TUGAS A
Ringkas paragraf yang diawali "Dalam Islam pendidikan" dalam makalah tentang kewajiban belajar mengajar menjadi daftar butir, tanpa menghilangkan fakta-fakta utamanya.
TUGAS B
Jawab pertanyaan berikut berdasarkan makalah tentang kewajiban belajar mengajar.
(i) Siapa penulis makalah itu?
(ii) Dengan istilah apa pendidikan yang berlangsung sepanjang hayat dikenal?
(iii) Apa yang sulit diwujudkan tanpa kegiatan belajar mengajar?

KUTIPAN DOKUMEN
::::::

Kamis, 24 Mei 2012

KEWAJIBAN BELAJAR MENGAJAR

Oleh : Arman B
I.        Pendahuluan
Kemajuan peradaban manusia dewasa ini tak bisa dilepaskan dari kemajuan ilmu pengetahuan yang menjadi warisan terbesar dari proses pendidikan yang terjadi. Proses pendidikan itu dapat dikatakan berlangsung dalam semua lingkungan pengalaman hidup manusia mulai dari lingkup terkecil seperti keluarga, sekolah sampai kepada masyarakat luas. Hal ini berlangsung dalam semua tahapan perkembangan seseorang sepanjang hayatnya yang dikenal dengan istilah longlife education.
Dalam Islam pendidikan tidak dilaksanakan hanya dalam batasan waktu tertentu saja, melainkan dilakukan sepanjang usia (min al-mahd ila> al-lahd). Islam juga memotivasi pemeluknya untuk selalu membaca, menelaah dan meneliti segala sesuatu yang menjadi fenomena dan gejala yang terjadi di jagad alam raya ini dalam rangka meningkatkan kualitas keilmuan dan pengetahuan yang pada akhirnya akan meningkatkan kualitas hidup dan kehidupannya. Dalam pandangan Islam tua atau muda, pria atau wanita, miskin atau kaya mendapatkan porsi yang sama dalam menuntut ilmu (pendidikan). Bukan hanya pengetahuan yang terkait urusan ukhrowi saja yang ditekankan oleh Islam, melainkan pengetahuan yang terkait dengan urusan duniawi juga. Karena manusia dapat mencapai kebahagiaan hari kelak dengan melalui jalan kehidupan dunia ini.
Berbicara tentang pendidikan tidak bisa dilepaskan dari pembahasan tentang  kegiatan belajar mengajar yang merupakan bagian tak terpisahkan dari dunia pendidikan itu sendiri. Belajar mengajar memiliki peran yang sangat penting karena tanpa itu proses transformasi dan aktualisasi pengetahuan moderen sulit untuk diwujudkan. Makalah ini mencoba memaparkan berbagai hal tentang pendidikan dan kewajiban belajar mengajar serta ilmu pengetahuan dalam pandangan al-Quran.

::::::

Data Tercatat
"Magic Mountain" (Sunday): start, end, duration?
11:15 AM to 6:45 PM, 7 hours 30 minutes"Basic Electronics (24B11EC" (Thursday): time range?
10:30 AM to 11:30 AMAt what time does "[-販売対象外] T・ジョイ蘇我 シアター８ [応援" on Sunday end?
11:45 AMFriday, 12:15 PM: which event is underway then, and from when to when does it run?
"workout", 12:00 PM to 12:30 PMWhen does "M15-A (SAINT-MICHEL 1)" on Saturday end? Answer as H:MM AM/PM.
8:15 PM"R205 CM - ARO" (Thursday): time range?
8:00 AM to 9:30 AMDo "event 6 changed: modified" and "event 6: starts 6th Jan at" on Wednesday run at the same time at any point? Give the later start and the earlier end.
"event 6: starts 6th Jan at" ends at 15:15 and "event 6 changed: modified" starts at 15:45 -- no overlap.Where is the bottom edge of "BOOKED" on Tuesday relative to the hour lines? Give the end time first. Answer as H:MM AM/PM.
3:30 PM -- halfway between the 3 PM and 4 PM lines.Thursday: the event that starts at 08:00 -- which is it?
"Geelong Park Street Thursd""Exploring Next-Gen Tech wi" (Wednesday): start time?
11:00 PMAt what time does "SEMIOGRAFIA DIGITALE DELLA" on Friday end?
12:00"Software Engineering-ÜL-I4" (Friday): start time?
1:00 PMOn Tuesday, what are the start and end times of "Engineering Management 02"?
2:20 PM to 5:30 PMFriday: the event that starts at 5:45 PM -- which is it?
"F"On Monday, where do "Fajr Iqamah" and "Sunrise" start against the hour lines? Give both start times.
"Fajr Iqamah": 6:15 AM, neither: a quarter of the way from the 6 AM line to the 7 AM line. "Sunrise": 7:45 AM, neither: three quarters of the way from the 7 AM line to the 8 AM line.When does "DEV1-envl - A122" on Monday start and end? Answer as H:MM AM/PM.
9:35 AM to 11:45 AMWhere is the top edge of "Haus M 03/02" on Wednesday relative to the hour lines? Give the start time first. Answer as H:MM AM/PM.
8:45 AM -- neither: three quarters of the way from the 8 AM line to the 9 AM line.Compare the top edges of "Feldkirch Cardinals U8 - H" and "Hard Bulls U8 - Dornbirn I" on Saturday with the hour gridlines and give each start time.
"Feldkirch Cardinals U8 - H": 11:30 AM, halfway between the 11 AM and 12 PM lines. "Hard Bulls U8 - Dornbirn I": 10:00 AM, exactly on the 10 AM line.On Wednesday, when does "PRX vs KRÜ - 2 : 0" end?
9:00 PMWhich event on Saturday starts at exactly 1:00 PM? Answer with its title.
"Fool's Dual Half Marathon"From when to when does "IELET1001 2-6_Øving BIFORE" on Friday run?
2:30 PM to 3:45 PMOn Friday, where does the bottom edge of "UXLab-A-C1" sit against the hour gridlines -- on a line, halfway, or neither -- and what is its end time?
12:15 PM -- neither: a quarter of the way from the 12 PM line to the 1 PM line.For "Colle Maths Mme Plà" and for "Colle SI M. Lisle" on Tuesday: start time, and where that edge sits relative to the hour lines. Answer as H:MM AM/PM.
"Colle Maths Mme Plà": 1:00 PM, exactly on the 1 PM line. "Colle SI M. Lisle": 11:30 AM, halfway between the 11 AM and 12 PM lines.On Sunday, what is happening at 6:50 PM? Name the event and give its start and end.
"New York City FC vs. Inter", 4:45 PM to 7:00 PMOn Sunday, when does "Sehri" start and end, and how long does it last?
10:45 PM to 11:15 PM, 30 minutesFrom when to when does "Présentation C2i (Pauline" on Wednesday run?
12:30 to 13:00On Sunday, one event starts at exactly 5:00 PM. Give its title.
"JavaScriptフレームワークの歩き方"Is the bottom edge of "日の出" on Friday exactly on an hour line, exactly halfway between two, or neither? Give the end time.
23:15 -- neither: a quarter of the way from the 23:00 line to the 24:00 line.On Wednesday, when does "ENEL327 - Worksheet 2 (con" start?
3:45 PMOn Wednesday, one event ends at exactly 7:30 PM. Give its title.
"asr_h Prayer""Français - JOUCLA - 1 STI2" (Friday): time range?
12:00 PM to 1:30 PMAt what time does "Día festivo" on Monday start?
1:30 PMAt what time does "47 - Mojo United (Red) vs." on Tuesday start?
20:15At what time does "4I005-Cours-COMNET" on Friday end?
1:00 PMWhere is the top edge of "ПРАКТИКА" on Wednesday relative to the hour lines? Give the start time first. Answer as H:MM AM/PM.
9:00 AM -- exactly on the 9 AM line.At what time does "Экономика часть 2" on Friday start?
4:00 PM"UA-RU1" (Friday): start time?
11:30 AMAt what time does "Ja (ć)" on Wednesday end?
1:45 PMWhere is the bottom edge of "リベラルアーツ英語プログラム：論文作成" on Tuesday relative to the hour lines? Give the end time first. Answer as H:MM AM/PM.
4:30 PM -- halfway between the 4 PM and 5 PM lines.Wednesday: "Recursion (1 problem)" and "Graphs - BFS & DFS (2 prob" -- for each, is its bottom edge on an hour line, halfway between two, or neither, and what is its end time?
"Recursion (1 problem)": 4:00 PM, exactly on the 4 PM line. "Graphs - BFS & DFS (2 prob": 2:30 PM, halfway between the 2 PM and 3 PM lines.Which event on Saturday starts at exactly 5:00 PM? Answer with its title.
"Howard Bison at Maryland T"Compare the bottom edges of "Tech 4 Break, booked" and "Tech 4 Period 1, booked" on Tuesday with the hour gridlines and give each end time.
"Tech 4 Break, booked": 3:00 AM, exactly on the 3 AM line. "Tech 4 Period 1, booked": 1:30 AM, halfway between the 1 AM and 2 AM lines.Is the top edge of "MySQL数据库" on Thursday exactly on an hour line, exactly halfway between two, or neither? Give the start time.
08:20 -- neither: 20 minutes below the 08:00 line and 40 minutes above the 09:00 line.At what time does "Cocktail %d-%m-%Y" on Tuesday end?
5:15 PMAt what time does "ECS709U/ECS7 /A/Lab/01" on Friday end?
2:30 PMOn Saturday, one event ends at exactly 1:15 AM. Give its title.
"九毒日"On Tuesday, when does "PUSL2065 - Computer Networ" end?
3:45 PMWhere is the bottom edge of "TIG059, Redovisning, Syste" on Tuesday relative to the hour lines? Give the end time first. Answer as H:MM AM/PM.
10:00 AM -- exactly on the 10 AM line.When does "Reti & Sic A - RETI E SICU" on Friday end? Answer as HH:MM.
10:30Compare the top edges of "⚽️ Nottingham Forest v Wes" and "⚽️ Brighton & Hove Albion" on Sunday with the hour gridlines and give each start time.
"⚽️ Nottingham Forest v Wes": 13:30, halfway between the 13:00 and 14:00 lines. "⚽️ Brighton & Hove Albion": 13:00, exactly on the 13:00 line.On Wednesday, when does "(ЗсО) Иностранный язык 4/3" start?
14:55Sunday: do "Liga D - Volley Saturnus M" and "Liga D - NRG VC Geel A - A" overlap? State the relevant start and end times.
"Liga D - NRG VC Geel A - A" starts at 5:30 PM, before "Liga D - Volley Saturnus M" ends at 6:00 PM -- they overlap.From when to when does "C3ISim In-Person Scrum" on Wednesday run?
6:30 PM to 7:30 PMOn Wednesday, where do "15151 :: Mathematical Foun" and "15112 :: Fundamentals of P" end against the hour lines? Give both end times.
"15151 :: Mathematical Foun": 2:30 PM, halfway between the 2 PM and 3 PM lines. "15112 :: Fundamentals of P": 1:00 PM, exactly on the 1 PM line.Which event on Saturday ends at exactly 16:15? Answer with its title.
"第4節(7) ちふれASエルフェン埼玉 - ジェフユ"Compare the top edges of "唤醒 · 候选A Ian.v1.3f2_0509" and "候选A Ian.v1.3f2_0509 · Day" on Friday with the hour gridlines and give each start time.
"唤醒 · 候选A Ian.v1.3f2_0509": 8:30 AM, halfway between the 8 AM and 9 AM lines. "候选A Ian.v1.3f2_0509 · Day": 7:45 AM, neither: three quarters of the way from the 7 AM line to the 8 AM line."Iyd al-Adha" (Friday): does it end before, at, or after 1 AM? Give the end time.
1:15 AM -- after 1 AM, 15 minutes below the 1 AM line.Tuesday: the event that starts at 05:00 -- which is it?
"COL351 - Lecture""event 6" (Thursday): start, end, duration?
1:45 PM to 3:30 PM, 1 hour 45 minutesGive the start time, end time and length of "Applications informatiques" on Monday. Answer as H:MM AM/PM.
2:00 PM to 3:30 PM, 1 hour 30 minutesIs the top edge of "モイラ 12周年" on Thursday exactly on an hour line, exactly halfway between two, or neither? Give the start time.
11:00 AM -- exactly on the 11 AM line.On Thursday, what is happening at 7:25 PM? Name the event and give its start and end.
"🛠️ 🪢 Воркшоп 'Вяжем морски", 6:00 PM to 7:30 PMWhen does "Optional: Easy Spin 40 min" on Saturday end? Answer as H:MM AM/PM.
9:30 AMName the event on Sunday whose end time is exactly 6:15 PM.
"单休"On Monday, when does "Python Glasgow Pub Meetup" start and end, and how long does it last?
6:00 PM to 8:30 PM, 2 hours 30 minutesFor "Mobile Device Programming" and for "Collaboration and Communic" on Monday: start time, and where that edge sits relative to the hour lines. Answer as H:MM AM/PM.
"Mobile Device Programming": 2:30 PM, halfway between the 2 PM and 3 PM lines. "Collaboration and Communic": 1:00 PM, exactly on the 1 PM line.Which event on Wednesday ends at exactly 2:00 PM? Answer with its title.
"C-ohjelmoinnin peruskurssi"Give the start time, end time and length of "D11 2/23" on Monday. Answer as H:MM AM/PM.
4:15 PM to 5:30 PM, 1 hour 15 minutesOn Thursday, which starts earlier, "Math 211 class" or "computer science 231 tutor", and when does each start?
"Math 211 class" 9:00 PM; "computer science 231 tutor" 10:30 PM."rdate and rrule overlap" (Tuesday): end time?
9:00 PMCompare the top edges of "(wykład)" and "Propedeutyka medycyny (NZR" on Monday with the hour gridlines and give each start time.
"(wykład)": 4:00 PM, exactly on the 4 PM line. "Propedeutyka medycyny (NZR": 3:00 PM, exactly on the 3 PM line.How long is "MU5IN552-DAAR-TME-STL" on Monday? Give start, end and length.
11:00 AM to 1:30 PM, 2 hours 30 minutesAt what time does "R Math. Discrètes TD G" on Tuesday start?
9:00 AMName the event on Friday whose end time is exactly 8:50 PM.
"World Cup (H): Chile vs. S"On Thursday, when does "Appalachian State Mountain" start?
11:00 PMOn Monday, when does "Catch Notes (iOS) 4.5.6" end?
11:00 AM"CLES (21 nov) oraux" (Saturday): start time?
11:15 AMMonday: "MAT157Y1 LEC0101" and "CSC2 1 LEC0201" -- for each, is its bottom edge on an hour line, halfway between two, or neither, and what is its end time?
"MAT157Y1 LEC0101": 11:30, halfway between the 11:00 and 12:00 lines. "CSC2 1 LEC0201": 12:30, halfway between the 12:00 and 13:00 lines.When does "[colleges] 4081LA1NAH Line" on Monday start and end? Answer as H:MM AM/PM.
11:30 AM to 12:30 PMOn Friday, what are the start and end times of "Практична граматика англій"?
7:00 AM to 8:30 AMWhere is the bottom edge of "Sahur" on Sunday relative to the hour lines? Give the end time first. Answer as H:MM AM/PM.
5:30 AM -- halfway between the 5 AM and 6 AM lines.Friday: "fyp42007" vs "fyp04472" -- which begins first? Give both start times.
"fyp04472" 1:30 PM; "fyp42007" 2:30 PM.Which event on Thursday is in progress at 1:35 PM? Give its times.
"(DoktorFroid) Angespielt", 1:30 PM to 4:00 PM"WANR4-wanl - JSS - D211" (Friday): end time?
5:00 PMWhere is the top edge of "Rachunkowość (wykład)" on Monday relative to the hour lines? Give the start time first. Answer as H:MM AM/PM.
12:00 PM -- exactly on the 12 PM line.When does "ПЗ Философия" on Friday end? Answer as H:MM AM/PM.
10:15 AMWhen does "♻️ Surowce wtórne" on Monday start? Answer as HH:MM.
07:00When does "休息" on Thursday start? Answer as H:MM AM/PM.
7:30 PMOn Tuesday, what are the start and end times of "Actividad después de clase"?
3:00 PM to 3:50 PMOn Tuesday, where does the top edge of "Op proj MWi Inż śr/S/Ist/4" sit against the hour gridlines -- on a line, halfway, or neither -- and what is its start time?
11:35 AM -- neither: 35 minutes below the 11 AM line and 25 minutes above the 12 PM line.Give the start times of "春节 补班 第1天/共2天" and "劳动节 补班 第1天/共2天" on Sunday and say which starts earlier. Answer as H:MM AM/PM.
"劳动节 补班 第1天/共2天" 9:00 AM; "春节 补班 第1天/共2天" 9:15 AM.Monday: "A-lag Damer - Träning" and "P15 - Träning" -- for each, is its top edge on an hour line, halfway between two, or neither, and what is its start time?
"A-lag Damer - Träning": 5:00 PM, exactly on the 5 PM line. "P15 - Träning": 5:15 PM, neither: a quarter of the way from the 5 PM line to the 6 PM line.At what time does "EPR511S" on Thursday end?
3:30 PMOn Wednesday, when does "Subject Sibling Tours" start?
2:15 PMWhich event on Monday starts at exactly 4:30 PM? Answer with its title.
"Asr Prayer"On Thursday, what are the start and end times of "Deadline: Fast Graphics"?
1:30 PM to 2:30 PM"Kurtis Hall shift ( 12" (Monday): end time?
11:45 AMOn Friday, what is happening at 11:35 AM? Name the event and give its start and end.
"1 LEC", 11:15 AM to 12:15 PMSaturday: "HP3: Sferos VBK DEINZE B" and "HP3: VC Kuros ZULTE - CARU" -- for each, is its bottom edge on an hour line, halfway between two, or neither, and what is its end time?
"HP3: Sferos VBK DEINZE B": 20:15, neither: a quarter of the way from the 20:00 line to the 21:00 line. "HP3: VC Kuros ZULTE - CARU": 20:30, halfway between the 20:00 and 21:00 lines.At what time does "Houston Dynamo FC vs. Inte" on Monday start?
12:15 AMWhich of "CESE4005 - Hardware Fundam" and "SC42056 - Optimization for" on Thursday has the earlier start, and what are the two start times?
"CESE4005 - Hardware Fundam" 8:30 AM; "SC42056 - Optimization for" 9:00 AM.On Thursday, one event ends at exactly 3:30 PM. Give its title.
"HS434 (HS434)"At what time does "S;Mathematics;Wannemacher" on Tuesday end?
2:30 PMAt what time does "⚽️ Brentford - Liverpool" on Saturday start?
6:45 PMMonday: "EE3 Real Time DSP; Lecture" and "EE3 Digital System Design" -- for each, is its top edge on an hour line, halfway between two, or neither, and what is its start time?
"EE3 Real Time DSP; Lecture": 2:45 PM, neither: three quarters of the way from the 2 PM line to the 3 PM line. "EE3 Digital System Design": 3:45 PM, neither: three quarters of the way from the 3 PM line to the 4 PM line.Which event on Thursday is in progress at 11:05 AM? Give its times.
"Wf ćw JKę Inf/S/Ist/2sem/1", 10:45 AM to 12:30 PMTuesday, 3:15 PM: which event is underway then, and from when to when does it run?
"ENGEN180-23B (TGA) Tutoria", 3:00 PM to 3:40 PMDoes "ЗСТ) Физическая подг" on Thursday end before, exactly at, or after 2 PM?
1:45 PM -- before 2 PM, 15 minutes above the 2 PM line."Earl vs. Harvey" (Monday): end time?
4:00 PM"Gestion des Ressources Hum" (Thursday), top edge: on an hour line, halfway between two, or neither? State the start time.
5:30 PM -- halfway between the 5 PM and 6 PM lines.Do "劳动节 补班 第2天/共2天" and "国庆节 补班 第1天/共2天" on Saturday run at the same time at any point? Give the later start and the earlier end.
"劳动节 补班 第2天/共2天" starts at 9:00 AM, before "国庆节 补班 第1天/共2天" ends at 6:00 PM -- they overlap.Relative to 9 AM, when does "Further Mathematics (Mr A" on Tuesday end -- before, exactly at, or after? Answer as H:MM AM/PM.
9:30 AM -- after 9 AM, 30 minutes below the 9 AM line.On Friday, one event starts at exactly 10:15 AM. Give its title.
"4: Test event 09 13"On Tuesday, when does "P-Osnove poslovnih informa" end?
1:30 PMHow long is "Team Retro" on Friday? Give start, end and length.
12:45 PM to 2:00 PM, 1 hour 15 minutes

::::::

JAWABAN AKHIR A
- Dalam Islam, pendidikan berlangsung sepanjang usia dan tidak terbatas pada waktu tertentu.
- Islam mendorong pemeluknya membaca, menelaah, dan meneliti fenomena serta gejala di alam raya untuk meningkatkan kualitas keilmuan dan, pada akhirnya, kualitas hidup.
- Tua atau muda, pria atau wanita, miskin atau kaya mendapat porsi yang sama dalam menuntut ilmu.
- Islam menekankan pengetahuan tentang urusan ukhrowi dan juga urusan duniawi, karena kebahagiaan hari kelak dicapai melalui jalan kehidupan dunia.

JAWABAN AKHIR B
(i) Arman B.
(ii) Longlife education.
(iii) Proses transformasi dan aktualisasi pengetahuan moderen.